§ Exercise requirements
Every line below that holds the string "lines" must be copied.

[Source data]
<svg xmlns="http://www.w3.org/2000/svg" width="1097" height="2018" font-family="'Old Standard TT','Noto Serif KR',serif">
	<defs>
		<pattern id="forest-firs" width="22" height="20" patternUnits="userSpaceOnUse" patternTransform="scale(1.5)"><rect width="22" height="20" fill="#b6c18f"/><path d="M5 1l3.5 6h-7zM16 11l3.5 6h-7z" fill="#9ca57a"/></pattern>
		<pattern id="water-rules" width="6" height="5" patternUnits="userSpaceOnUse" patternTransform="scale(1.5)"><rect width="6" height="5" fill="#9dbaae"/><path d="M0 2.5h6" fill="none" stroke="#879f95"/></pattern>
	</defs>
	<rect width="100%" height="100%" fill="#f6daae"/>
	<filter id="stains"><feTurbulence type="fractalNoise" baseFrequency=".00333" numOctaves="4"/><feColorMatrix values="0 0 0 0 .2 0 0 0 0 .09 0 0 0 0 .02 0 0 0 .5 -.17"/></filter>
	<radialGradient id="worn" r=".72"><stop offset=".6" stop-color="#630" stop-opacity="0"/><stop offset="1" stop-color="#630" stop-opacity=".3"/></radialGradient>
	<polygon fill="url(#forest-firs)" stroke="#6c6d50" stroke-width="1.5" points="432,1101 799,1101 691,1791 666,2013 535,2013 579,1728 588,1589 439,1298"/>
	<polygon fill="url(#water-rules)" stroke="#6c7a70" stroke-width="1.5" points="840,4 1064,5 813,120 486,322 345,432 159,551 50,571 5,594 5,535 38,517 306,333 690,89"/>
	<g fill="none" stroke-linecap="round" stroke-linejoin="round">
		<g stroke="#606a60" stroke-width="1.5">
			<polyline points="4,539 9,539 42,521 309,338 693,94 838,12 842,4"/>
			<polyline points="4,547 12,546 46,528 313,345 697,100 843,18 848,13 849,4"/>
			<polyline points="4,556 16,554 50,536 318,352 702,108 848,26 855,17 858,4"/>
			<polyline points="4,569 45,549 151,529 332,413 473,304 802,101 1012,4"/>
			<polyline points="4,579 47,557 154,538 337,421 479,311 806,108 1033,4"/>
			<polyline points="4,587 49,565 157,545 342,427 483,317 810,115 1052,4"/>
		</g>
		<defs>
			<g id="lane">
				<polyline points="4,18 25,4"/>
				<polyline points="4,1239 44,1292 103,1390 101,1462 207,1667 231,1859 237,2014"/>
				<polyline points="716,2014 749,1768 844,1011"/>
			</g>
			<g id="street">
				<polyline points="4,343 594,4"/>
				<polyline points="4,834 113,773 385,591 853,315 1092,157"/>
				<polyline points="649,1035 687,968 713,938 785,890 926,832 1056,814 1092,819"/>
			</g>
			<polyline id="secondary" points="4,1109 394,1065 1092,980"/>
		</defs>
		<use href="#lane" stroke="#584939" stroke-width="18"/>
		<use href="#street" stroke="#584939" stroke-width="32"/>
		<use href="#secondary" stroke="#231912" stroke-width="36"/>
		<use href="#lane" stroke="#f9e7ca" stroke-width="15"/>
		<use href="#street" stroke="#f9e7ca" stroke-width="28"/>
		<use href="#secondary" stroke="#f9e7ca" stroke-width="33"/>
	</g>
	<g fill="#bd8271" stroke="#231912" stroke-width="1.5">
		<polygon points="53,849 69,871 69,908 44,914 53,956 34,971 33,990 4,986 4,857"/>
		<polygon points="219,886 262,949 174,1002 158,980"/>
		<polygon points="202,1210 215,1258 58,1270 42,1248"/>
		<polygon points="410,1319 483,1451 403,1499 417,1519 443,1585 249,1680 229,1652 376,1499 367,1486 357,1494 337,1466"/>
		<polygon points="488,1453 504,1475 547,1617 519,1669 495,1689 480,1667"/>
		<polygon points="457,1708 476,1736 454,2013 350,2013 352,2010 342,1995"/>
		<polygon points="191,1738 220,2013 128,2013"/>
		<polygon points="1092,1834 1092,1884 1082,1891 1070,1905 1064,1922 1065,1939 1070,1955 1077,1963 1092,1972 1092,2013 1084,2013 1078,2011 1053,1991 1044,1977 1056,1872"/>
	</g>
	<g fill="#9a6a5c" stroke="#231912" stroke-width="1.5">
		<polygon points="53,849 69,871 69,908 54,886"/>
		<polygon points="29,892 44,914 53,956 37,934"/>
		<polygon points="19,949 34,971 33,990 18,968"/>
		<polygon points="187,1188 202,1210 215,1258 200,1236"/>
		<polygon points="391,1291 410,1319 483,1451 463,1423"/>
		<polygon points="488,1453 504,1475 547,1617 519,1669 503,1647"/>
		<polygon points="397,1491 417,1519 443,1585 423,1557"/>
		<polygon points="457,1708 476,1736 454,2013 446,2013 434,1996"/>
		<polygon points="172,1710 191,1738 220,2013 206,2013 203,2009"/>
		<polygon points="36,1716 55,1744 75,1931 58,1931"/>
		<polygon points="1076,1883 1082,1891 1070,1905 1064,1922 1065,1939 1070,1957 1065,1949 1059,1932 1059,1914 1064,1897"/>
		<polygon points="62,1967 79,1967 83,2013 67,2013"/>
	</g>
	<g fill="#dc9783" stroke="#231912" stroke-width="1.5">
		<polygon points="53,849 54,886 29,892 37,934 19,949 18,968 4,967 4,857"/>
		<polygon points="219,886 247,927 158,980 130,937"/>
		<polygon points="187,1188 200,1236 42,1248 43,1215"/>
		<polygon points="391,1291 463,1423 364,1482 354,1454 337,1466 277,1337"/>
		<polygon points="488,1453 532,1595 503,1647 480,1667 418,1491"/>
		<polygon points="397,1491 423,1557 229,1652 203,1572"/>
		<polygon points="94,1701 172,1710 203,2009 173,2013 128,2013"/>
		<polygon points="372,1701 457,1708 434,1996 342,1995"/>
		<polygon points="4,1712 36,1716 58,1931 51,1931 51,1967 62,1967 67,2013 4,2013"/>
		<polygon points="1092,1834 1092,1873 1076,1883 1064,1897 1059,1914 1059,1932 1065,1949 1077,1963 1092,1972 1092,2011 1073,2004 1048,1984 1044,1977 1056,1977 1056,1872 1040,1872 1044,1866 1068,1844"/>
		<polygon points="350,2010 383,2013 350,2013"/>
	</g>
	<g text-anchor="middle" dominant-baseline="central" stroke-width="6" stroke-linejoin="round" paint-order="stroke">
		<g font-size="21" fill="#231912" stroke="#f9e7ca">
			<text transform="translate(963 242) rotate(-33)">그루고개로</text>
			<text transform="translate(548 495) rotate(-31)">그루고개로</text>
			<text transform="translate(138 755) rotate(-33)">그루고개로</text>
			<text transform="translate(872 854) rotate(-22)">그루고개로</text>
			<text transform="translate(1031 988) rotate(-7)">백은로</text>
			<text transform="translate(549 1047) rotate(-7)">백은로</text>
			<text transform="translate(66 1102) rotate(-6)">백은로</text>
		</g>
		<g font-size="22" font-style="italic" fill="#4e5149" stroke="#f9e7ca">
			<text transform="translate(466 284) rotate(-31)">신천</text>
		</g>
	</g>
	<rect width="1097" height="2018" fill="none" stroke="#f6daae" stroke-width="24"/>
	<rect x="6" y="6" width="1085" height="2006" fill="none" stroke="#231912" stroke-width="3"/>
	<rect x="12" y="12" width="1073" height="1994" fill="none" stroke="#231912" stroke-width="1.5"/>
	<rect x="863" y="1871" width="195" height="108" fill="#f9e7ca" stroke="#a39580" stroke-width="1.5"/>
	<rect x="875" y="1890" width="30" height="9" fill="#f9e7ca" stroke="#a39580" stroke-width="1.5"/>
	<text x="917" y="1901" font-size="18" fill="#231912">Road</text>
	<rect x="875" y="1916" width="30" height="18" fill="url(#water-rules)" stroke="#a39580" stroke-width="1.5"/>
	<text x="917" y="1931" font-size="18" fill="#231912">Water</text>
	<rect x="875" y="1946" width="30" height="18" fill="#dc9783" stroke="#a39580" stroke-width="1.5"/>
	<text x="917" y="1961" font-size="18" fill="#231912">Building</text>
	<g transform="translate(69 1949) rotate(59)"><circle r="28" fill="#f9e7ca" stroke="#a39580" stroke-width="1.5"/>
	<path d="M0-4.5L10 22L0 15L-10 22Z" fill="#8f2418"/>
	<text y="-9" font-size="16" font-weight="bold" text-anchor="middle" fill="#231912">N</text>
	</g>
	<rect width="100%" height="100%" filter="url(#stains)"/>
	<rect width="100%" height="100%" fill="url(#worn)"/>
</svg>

---

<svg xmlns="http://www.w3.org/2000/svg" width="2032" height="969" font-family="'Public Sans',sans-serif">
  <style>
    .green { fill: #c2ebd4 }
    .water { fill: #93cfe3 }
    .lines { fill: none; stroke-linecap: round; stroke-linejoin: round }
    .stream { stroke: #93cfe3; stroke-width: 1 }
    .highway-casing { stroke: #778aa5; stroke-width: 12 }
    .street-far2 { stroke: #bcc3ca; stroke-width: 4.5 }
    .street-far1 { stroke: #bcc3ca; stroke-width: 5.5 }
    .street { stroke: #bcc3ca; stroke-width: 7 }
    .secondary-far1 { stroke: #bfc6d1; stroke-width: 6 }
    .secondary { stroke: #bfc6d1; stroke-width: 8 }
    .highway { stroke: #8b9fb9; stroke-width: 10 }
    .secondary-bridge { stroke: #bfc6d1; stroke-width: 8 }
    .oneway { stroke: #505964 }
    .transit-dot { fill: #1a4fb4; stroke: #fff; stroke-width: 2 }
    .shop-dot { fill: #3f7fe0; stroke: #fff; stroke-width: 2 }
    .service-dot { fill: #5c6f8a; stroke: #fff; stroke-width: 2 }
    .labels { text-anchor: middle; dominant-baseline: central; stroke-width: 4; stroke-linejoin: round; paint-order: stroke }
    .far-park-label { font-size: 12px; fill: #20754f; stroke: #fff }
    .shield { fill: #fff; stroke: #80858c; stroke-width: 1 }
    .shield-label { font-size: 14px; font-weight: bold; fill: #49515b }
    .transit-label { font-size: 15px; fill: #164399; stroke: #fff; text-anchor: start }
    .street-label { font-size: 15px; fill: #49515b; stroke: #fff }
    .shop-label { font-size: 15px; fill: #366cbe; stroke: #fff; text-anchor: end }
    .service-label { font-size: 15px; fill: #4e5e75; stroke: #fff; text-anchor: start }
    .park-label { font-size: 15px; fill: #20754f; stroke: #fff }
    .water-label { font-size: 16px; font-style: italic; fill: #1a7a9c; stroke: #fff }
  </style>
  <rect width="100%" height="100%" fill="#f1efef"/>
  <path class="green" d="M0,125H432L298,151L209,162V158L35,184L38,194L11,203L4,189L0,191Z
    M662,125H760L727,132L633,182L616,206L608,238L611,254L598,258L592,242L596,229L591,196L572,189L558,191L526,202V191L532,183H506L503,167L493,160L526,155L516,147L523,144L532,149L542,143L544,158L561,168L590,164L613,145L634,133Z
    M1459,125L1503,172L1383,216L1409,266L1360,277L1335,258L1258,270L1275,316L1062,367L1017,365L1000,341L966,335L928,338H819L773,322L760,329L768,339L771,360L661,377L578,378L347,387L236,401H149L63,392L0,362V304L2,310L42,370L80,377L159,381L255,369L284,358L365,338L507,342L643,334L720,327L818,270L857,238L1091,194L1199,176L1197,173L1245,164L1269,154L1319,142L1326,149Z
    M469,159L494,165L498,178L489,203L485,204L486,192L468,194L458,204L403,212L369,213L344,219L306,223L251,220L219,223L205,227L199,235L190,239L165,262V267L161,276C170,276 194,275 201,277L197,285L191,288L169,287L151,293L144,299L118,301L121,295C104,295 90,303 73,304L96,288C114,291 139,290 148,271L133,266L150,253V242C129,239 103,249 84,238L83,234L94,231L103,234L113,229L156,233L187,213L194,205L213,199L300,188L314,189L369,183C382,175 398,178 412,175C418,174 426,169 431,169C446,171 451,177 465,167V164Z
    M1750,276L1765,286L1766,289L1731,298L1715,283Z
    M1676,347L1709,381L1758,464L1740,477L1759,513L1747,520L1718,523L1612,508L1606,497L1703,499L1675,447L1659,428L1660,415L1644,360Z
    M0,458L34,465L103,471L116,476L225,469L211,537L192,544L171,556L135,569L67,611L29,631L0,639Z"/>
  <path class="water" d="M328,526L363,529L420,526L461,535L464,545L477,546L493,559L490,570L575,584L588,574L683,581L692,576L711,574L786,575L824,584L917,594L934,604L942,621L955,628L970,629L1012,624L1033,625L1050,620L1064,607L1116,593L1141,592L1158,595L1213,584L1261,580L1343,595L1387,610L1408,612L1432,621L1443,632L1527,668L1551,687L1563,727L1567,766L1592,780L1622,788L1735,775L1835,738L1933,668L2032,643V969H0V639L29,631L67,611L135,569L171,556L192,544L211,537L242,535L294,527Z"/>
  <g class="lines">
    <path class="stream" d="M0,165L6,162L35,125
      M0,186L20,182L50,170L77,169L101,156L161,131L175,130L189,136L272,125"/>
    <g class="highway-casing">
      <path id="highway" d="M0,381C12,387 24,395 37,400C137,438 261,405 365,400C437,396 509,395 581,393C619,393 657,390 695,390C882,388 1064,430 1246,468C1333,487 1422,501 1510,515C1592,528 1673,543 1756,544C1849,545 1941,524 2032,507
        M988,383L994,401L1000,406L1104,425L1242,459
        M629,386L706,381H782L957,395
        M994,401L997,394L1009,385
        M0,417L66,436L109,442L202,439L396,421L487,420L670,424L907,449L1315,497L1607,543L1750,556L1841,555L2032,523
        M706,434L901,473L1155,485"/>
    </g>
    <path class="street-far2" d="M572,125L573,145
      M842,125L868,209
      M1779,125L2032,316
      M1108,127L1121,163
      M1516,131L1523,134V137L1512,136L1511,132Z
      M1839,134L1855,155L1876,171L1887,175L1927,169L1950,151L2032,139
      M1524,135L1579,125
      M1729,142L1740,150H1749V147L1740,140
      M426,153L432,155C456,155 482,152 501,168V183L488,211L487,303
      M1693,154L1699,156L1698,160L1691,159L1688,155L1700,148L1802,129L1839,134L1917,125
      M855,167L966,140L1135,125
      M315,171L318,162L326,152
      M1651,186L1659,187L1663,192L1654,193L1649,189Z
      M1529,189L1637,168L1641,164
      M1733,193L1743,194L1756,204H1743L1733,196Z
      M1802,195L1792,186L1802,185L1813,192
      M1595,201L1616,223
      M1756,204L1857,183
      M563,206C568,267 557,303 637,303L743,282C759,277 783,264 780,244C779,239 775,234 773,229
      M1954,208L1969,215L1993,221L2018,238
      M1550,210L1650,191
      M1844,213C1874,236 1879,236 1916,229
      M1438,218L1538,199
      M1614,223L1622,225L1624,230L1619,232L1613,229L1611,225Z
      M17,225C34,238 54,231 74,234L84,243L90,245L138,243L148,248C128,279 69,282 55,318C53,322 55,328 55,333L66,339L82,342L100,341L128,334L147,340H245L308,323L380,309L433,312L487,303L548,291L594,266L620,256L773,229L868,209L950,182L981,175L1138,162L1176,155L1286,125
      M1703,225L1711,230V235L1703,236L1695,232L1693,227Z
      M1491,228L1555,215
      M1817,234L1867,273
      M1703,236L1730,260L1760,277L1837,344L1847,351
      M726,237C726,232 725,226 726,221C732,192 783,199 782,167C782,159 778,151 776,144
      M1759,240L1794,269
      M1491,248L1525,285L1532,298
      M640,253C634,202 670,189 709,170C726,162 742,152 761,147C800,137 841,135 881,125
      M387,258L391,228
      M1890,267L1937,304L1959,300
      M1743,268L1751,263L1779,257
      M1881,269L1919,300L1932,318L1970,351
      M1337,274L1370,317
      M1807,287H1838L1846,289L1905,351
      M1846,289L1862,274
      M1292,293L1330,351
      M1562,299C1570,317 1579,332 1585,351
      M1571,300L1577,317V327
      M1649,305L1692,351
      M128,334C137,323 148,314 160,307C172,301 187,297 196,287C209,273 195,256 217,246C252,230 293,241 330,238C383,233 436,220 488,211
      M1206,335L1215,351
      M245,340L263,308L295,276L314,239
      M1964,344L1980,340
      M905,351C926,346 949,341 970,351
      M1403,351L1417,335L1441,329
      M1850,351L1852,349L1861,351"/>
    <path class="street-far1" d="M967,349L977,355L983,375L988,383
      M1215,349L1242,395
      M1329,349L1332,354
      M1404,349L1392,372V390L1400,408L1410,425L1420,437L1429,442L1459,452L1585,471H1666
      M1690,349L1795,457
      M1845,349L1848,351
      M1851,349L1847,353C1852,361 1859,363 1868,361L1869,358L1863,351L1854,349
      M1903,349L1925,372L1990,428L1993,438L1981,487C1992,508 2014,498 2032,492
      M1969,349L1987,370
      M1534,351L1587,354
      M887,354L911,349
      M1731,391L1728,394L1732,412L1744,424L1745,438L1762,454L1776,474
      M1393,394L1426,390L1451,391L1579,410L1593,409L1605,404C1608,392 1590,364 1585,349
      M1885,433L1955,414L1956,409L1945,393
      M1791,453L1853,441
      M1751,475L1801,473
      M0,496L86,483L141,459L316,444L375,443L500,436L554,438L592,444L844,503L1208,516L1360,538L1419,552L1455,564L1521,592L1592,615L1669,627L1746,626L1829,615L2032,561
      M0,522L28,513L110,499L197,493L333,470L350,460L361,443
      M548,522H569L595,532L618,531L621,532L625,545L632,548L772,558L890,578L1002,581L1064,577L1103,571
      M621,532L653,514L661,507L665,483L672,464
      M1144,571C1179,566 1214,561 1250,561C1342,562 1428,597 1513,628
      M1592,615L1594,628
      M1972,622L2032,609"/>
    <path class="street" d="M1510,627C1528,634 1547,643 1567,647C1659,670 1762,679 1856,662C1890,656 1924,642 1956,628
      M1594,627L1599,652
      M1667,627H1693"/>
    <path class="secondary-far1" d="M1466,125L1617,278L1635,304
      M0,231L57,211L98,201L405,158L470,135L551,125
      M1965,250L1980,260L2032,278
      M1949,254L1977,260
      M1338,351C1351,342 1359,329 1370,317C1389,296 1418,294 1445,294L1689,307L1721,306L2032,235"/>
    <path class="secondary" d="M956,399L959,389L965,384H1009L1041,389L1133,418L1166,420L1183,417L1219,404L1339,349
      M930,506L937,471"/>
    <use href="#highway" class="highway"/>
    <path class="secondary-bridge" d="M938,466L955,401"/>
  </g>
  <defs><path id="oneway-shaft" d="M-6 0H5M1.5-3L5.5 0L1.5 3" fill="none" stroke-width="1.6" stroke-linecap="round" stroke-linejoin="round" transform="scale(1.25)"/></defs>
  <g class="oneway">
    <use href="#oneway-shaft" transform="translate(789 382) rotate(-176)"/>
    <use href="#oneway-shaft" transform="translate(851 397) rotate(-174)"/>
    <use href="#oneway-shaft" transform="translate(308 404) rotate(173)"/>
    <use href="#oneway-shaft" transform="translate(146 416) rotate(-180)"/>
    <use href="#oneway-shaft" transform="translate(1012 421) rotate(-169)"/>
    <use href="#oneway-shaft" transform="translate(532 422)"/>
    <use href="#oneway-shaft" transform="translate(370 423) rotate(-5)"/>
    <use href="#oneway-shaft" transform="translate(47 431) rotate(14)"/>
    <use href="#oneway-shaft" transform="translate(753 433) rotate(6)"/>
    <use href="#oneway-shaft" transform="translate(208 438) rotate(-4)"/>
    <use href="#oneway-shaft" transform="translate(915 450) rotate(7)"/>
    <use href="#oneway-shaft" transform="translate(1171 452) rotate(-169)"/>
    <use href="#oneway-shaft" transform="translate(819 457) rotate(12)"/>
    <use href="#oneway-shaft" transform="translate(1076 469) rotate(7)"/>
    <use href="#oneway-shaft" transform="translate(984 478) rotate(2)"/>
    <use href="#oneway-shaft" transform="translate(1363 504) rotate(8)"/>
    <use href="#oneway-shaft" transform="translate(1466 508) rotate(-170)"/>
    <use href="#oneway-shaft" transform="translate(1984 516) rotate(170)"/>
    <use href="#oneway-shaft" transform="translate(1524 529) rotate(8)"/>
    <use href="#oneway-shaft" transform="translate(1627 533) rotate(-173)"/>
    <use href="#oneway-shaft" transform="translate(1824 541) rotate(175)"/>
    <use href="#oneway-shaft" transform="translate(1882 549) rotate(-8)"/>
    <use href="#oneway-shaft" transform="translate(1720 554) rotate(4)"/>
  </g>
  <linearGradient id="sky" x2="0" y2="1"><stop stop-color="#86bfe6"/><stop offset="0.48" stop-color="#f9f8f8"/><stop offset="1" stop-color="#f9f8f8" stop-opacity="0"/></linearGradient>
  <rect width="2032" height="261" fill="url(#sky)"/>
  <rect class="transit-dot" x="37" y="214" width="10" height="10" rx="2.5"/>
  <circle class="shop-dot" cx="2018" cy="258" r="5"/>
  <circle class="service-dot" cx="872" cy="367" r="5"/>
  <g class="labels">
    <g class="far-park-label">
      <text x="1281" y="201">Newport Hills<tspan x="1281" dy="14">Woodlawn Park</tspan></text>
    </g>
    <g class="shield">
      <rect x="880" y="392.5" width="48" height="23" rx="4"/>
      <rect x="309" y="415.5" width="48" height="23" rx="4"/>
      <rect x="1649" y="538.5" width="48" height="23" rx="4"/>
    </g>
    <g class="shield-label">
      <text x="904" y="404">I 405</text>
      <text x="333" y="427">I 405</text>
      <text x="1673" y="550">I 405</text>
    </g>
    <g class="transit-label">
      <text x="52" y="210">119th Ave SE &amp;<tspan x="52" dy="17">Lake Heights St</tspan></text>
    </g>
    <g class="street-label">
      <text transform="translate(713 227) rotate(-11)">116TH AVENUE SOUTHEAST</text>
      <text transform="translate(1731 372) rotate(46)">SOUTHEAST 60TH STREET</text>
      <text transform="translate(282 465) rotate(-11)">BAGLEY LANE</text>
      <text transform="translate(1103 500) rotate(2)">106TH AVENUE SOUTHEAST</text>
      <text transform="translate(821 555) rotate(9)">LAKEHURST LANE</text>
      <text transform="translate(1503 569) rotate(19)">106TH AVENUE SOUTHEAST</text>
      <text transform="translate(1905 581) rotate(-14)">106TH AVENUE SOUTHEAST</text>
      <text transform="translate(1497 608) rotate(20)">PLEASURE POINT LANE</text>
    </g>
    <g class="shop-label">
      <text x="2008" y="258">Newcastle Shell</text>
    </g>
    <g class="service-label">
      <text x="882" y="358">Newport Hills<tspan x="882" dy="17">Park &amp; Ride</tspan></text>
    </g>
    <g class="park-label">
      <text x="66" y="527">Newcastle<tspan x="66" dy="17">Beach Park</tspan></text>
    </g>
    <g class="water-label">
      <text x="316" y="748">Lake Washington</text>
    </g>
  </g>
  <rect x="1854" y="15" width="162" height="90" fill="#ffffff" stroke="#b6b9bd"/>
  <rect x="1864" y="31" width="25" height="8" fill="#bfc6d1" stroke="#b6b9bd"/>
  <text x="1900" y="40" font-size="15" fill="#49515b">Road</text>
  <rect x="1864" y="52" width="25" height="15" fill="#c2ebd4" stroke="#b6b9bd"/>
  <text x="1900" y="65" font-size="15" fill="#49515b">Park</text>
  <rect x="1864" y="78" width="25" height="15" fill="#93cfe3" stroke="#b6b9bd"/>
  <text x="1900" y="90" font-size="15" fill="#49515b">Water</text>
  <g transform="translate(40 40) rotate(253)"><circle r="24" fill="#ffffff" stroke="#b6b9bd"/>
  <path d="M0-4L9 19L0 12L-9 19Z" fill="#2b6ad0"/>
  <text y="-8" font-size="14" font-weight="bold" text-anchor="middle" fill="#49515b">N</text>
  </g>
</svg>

§ Solved problem
    .lines { fill: none; stroke-linecap: round; stroke-linejoin: round }
  <g class="lines">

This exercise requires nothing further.